The New Light of Myanmar, a Burmese state-run newspaper, described the NMSP as “insurgents” in a report on fighting that occurred between the Mon National Liberation Army (MNLA), the armed wing of NMSP, and a splinter group from the NMSP, called the Mon Defense Army. Fighting occurred on January 31st, and one innocent civilian died during the conflict in Kyaikmayaw Township, Mon State.

The Mon Defense Army formed in 2009. It is a small force of only 10 troops led by Nai Than Lwin, a former member of the NMSP.

The report has come after the collapse of the ceasefire agreement between the Burmese regime and the NMSP when the NMSP refused to become part of the Border Guard Force (BGF), in which NMSP troops would have to transform into a Burmese-army controlled military group.

U Ka Hlaing, was 83 years old, when he was shot in Mathayo village, Kyaikmayaw township, during fighting that took place for a half hour, reported the New Light of Myanmar.

Sources close to the NMSP also reported two MNLA soldiers wounded during the fighting.

Responding to Naypyidaw’s usage of “insurgents,” Nai Hongsa, NMSP secretary, said, “We have already expected that they will call us ‘insurgents’ again. We are not sad nor surprised to hear it.”

“Because we refused to join the BGF, they [the Burmese government] tried to hold back their anger in order to maintain their dignity. But, today, they exploded.”

The junta stopped using the word “insurgent” to apply to the NMSP once the NMSP entered into a ceasefire agreement with the junta in 1995. Since then, the junta only used the word for non-ceasefire groups such as the Karen National Union.

Though the ceasefire agreement fell through in September 2010, fighting has not broken out between the junta and MNLA troops.

Junta troops have even been reported to have informed the MNLA when they cross into Mon areas.

NMSP leaders have maintained that they will keep the peace, but the NMSP has ordered their troops to shoot if the junta enters into their areas of control.

The four allied ethnic armed groups of the NMSP are the Karen National Union (KNU), the Kachin Independence Organization (KIO), the Karenni National Progressive Party (KNPP) and the Chin National Front (CNF). These groups have agreed to form a political and military alliance called the Committee for the Emergency of a Federal Union (CEFU). Members of the CEFU have agreed to aid in fighting if any of these groups are attacked by the Burmese regime.
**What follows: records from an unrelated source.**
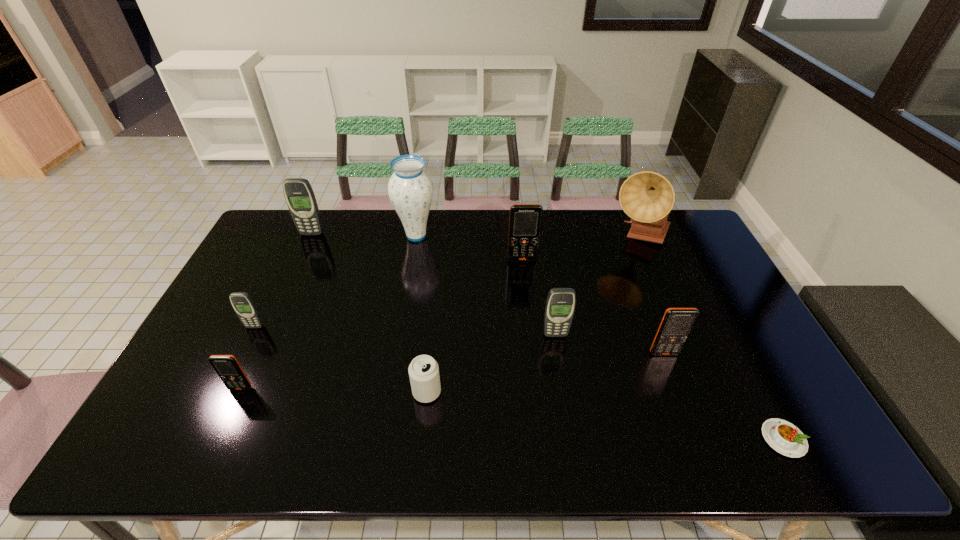
Find the location of `phonograph record located at the right edge`. phonograph record located at the right edge is located at coordinates point(647,197).

Find the location of a particular element. pudding situated at the right edge is located at coordinates 784,437.

What are the coordinates of `object situated at the far left corner` in the screenshot? It's located at (299, 195).

The image size is (960, 540). In order to click on object located in the far right corner section of the desktop in this screenshot , I will do `click(647, 197)`.

Identify the location of object present at the near right corner. (784, 437).

Locate an element on the screen. This screenshot has height=540, width=960. vacant space at the far edge is located at coordinates (488, 234).

The image size is (960, 540). I want to click on free location at the near edge of the desktop, so click(x=466, y=459).

In order to click on free region at the right edge in this screenshot , I will do `click(694, 282)`.

At what (x,y) coordinates should I click in order to perform the action: click on blank area at the far left corner. Please return your answer as a coordinate pair (x, y). The width and height of the screenshot is (960, 540). Looking at the image, I should click on (274, 215).

This screenshot has width=960, height=540. Identify the location of free space at the near left corner. (209, 429).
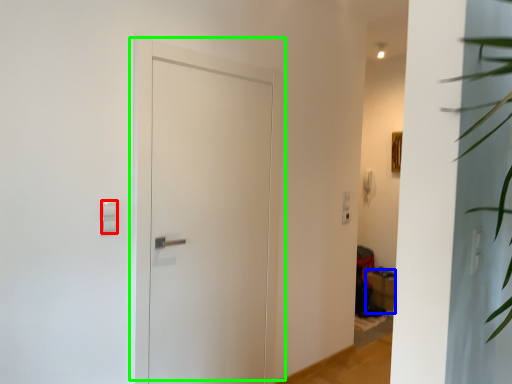
Question: Which object is the farthest from light switch (highlighted by a red box)? Choose among these: furniture (highlighted by a blue box) or door (highlighted by a green box).

Choices:
 (A) furniture
 (B) door

Answer: (A)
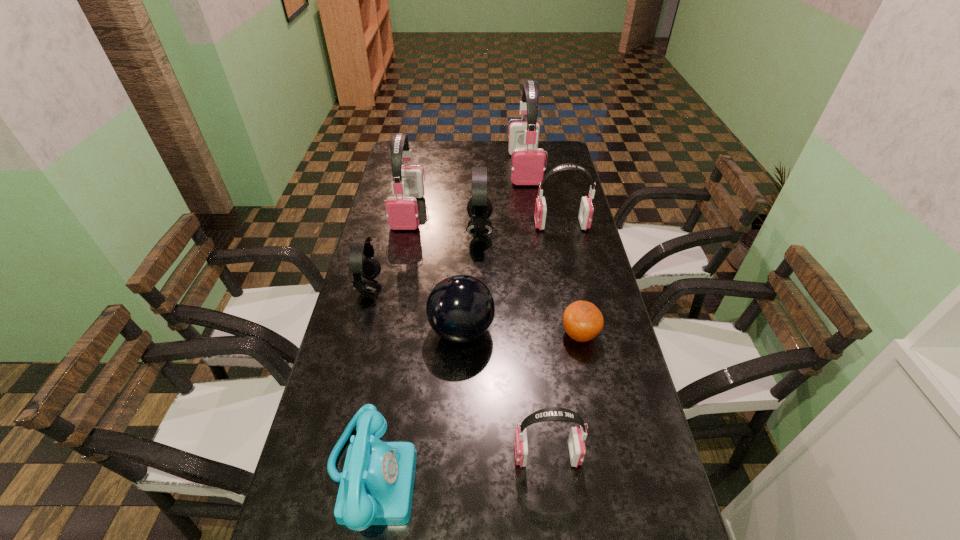
This screenshot has height=540, width=960. I want to click on the nearest earphone, so click(577, 451).

What are the coordinates of `the nearest pink earphone` in the screenshot? It's located at (577, 451).

Find the location of a particular element. This screenshot has height=540, width=960. orange is located at coordinates (582, 320).

Find the location of a particular element. orange orange is located at coordinates (582, 320).

I want to click on blank space located on the outer surface of the farthest earphone, so click(x=529, y=198).

The image size is (960, 540). I want to click on free region located 0.050m on the outer surface of the fifth shortest earphone, so click(402, 240).

Locate an element on the screen. free spot located 0.160m on the ear cups of the bigger black earphone is located at coordinates tap(538, 230).

Image resolution: width=960 pixels, height=540 pixels. I want to click on vacant space located on the outer surface of the second smallest pink earphone, so click(521, 225).

Where is `vacant area situated on the outer surface of the second smallest pink earphone`? This screenshot has height=540, width=960. vacant area situated on the outer surface of the second smallest pink earphone is located at coordinates (446, 225).

Where is `vacant point located on the outer surface of the second smallest pink earphone`? This screenshot has height=540, width=960. vacant point located on the outer surface of the second smallest pink earphone is located at coordinates (433, 225).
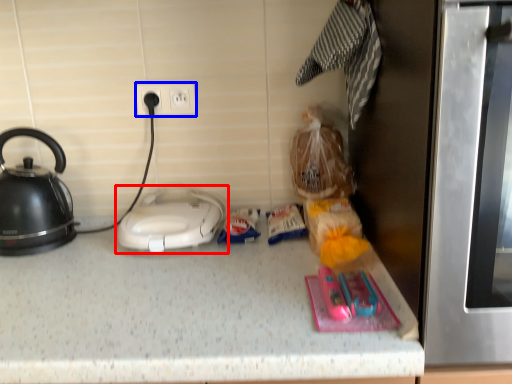
Question: Among these objects, which one is farthest to the camera, home appliance (highlighted by a red box) or electric outlet (highlighted by a blue box)?

Choices:
 (A) home appliance
 (B) electric outlet

Answer: (B)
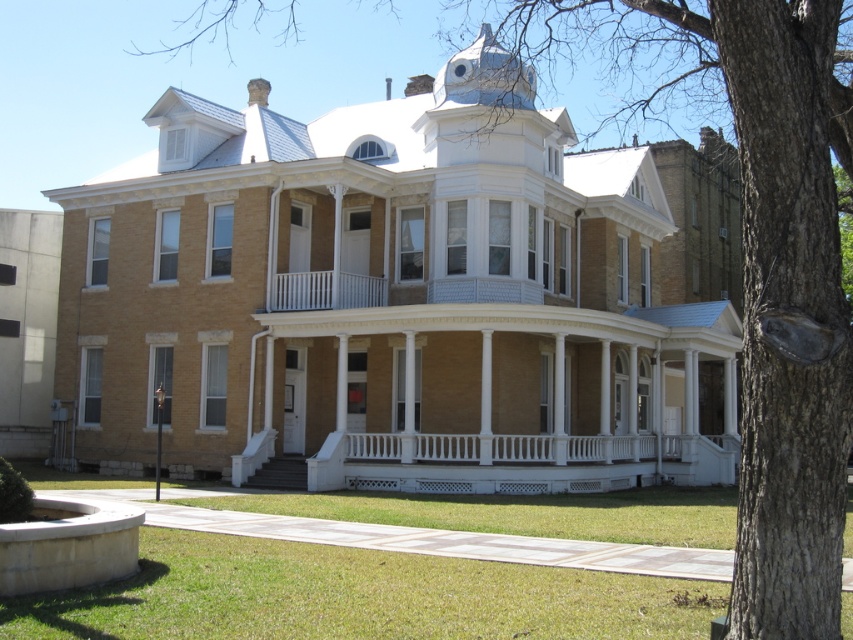
You are standing in front of the house and want to walk towards the white painted wood porch at center. Which direction should you move relative to the green grass at lower center?

To reach the white painted wood porch at center, you should move backward away from the green grass at lower center since the green grass at lower center is in front of the white painted wood porch at center.

You are a gardener planning to mow the green grass at lower center and the white painted wood porch at center. Which area requires a wider mower path?

The white painted wood porch at center requires a wider mower path because the green grass at lower center has a lesser width compared to it.

You are standing on the porch of the Victorian house and want to place a decorative planter. The planter needs to be placed on the green grass at lower center. According to the coordinates provided, where exactly should you position the planter?

The green grass at lower center is located at point (354, 596), so you should position the planter at those coordinates.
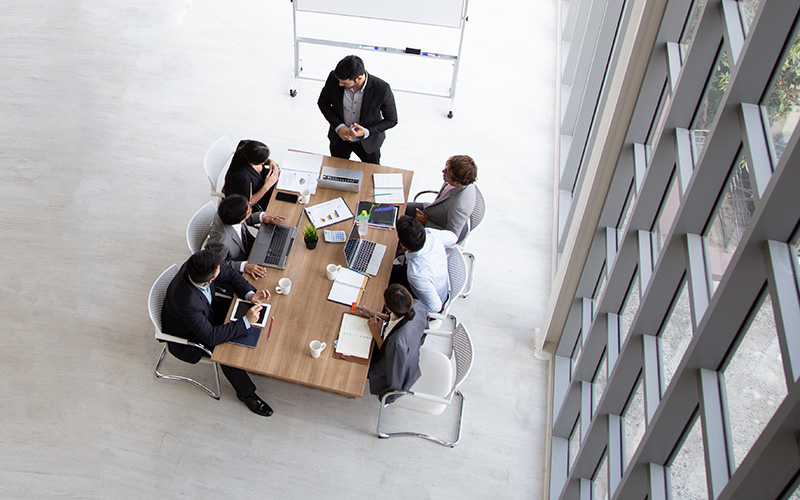
You are a GUI agent. You are given a task and a screenshot of the screen. Output one action in this format:
    pyautogui.click(x=<x>, y=<y>)
    Task: Click on the chairs
    
    Given the screenshot: What is the action you would take?
    pyautogui.click(x=158, y=284), pyautogui.click(x=200, y=223), pyautogui.click(x=221, y=156), pyautogui.click(x=436, y=367), pyautogui.click(x=462, y=271), pyautogui.click(x=476, y=212)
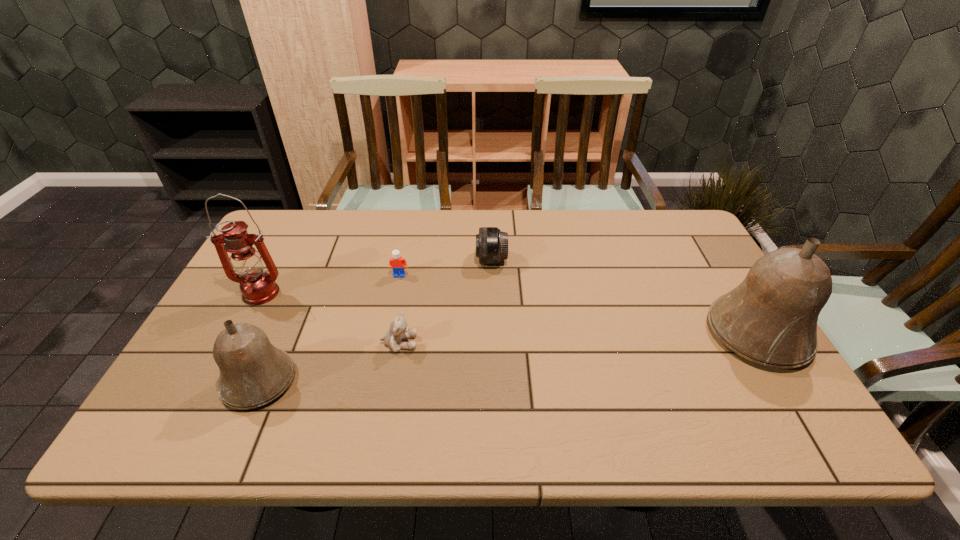
Where is `vacant space located on the back of the taller bell`? This screenshot has width=960, height=540. vacant space located on the back of the taller bell is located at coordinates (715, 265).

The width and height of the screenshot is (960, 540). What are the coordinates of `vacant space situated 0.290m on the front-facing side of the farthest object` in the screenshot? It's located at (382, 260).

The width and height of the screenshot is (960, 540). What are the coordinates of `vacant space located on the front-facing side of the farthest object` in the screenshot? It's located at (385, 260).

Find the location of a particular element. vacant region located on the front-facing side of the farthest object is located at coordinates (401, 260).

The width and height of the screenshot is (960, 540). I want to click on free space located 0.110m on the face of the fifth nearest object, so (394, 305).

Find the location of a particular element. The image size is (960, 540). free space located 0.330m on the face of the teddy bear is located at coordinates (548, 343).

The width and height of the screenshot is (960, 540). Find the location of `vacant area located 0.240m on the front of the oil lamp`. vacant area located 0.240m on the front of the oil lamp is located at coordinates (215, 379).

The width and height of the screenshot is (960, 540). I want to click on object located in the far edge section of the desktop, so coord(491,243).

Locate an element on the screen. This screenshot has height=540, width=960. bell located at the left edge is located at coordinates (253, 372).

Where is `oil lamp located at the left edge`? The image size is (960, 540). oil lamp located at the left edge is located at coordinates (258, 287).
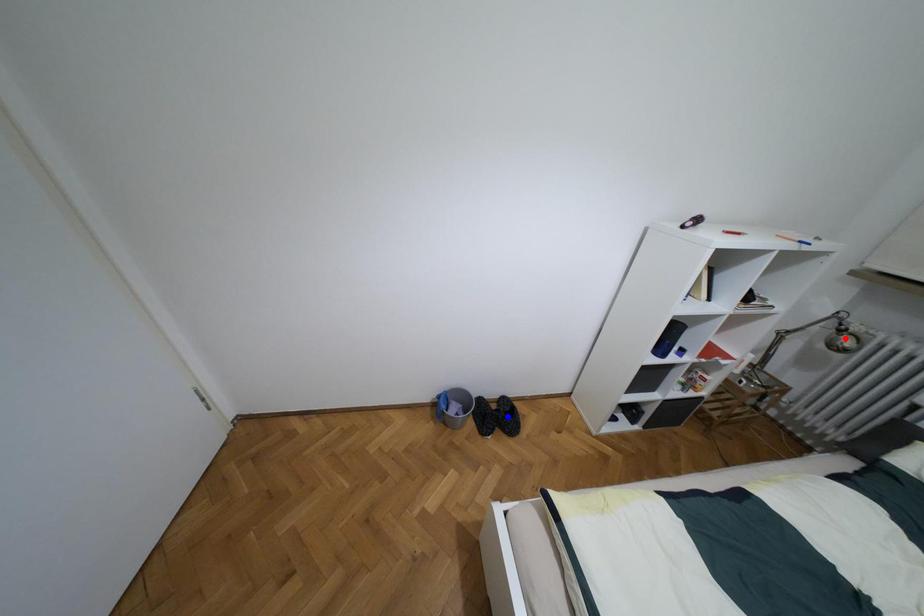
Question: In the image, two points are highlighted. Which point is nearer to the camera? Reply with the corresponding letter.

Choices:
 (A) blue point
 (B) red point

Answer: (B)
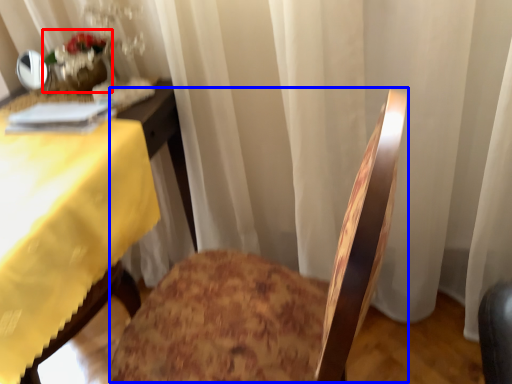
Question: Which of the following is the farthest to the observer, floral arrangement (highlighted by a red box) or rocking chair (highlighted by a blue box)?

Choices:
 (A) floral arrangement
 (B) rocking chair

Answer: (A)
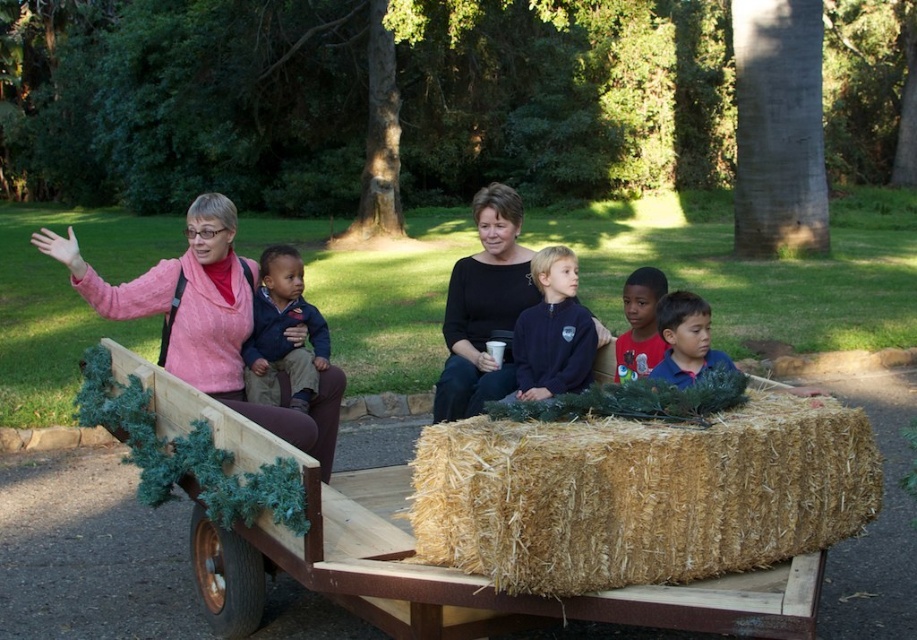
What do you see at coordinates (369, 532) in the screenshot? I see `wooden wagon at center` at bounding box center [369, 532].

Who is more distant from viewer, (326, 538) or (258, 289)?

Positioned behind is point (258, 289).

Where is `wooden wagon at center`? The image size is (917, 640). wooden wagon at center is located at coordinates (369, 532).

Can you confirm if black matte sweater at center is bigger than blue shirt at center?

No, black matte sweater at center is not bigger than blue shirt at center.

Between black matte sweater at center and blue shirt at center, which one has less height?

With less height is black matte sweater at center.

Who is more distant from viewer, (453, 381) or (687, 291)?

The point (687, 291) is more distant.

Image resolution: width=917 pixels, height=640 pixels. Identify the location of black matte sweater at center. (484, 307).

Is bleached straw bale at center taller than smooth blue shirt at center?

Yes.

Between point (448, 472) and point (637, 275), which one is positioned in front?

Point (448, 472)

Is point (579, 488) farther from viewer compared to point (634, 362)?

No, it is not.

Where is `bleached straw bale at center`? This screenshot has height=640, width=917. bleached straw bale at center is located at coordinates (641, 493).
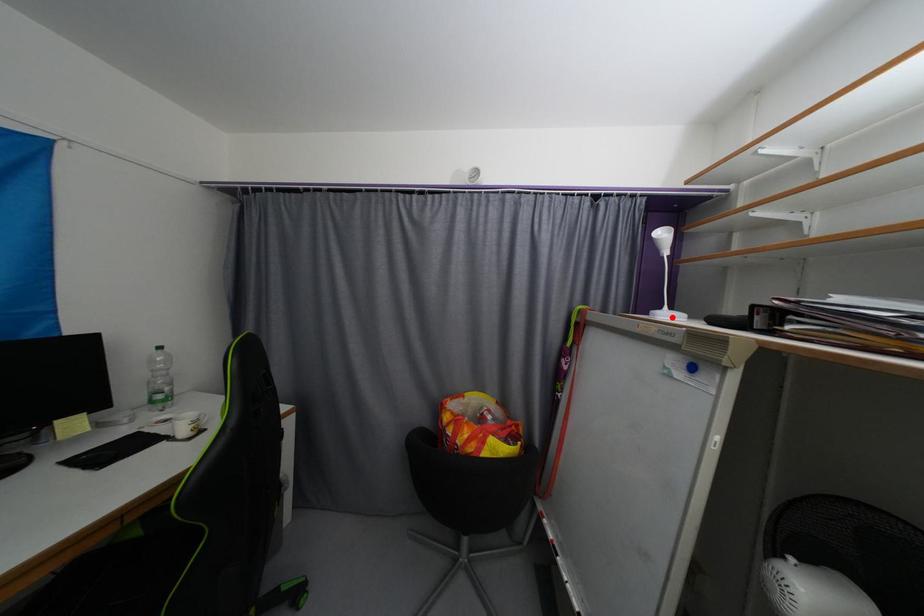
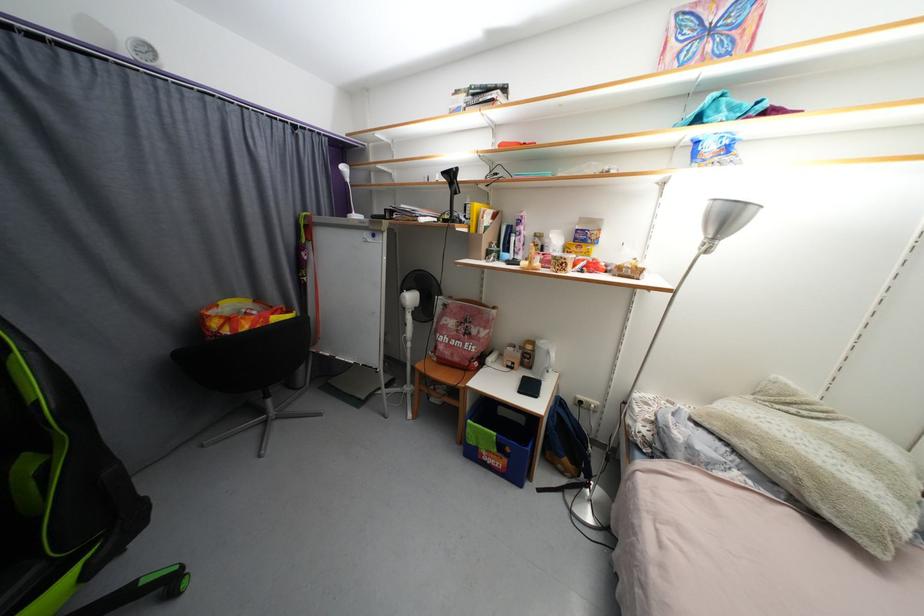
Question: I am providing you with two images of the same scene from different viewpoints. Given a red point in image1, look at the same physical point in image2. Is it:

Choices:
 (A) Closer to the viewpoint
 (B) Farther from the viewpoint

Answer: (A)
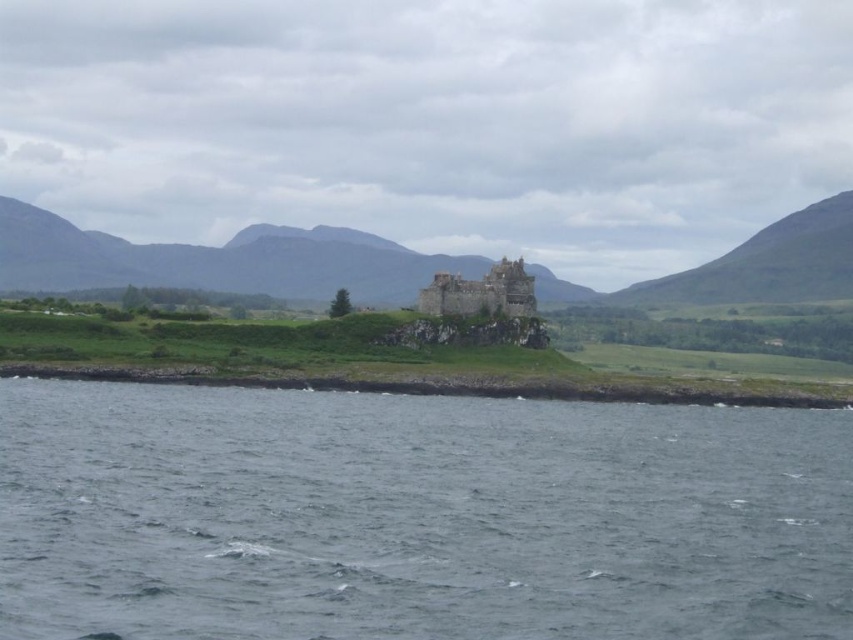
Question: Among these objects, which one is nearest to the camera?

Choices:
 (A) rustic stone castle at center
 (B) gray water at lower center
 (C) green grassy hill at center
 (D) green grassy shoreline at lower center

Answer: (B)

Question: Can you confirm if green grassy hill at right is positioned to the left of rustic stone castle at center?

Choices:
 (A) no
 (B) yes

Answer: (A)

Question: Does gray water at lower center have a smaller size compared to green grassy hill at center?

Choices:
 (A) yes
 (B) no

Answer: (A)

Question: Which point is farther to the camera?

Choices:
 (A) gray water at lower center
 (B) green grassy hill at center

Answer: (B)

Question: Does gray water at lower center appear over green grassy hill at center?

Choices:
 (A) no
 (B) yes

Answer: (A)

Question: Which of these objects is positioned closest to the green grassy shoreline at lower center?

Choices:
 (A) gray water at lower center
 (B) rustic stone castle at center
 (C) green grassy hill at center

Answer: (B)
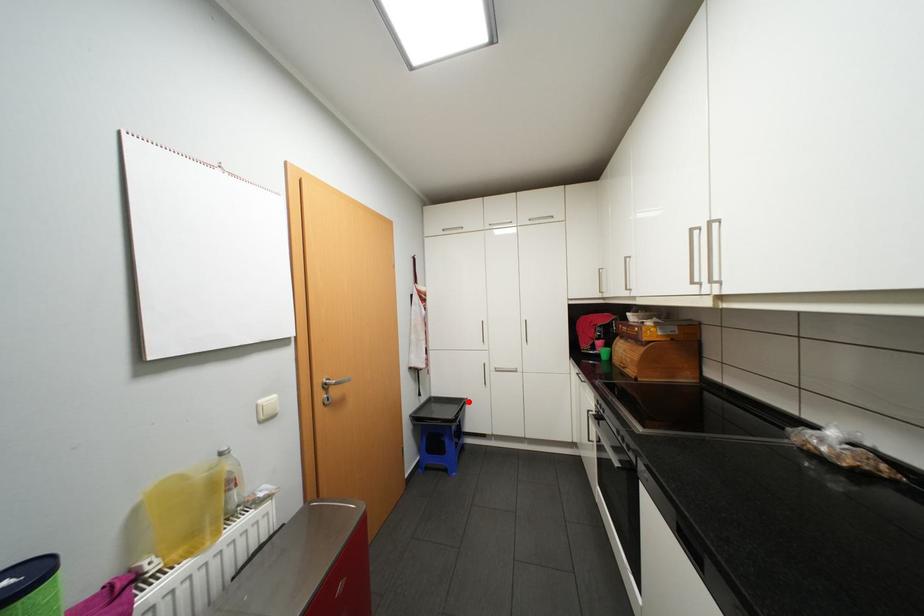
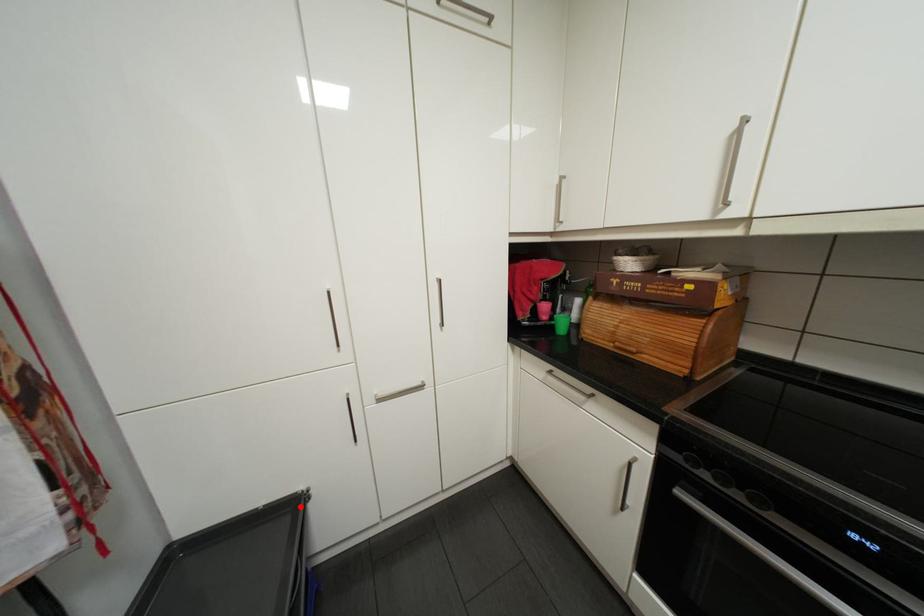
I am providing you with two images of the same scene from different viewpoints. A red point is marked on the first image and another point is marked on the second image. Is the marked point in image1 the same physical position as the marked point in image2?

Yes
Meanwhile, the NMSP has alerted their troops near Three Pagodas Pass, to closely watch junta troop activities near Mon controlled areas. The regime has deployed two Light Infantry Divisions No. 22 and 77, and there are three more Military Operations Commands No. 5, 8, and 12, which have more than 1,000 Burmese army troops, based in Three Pagodas Pass and its surrounding area.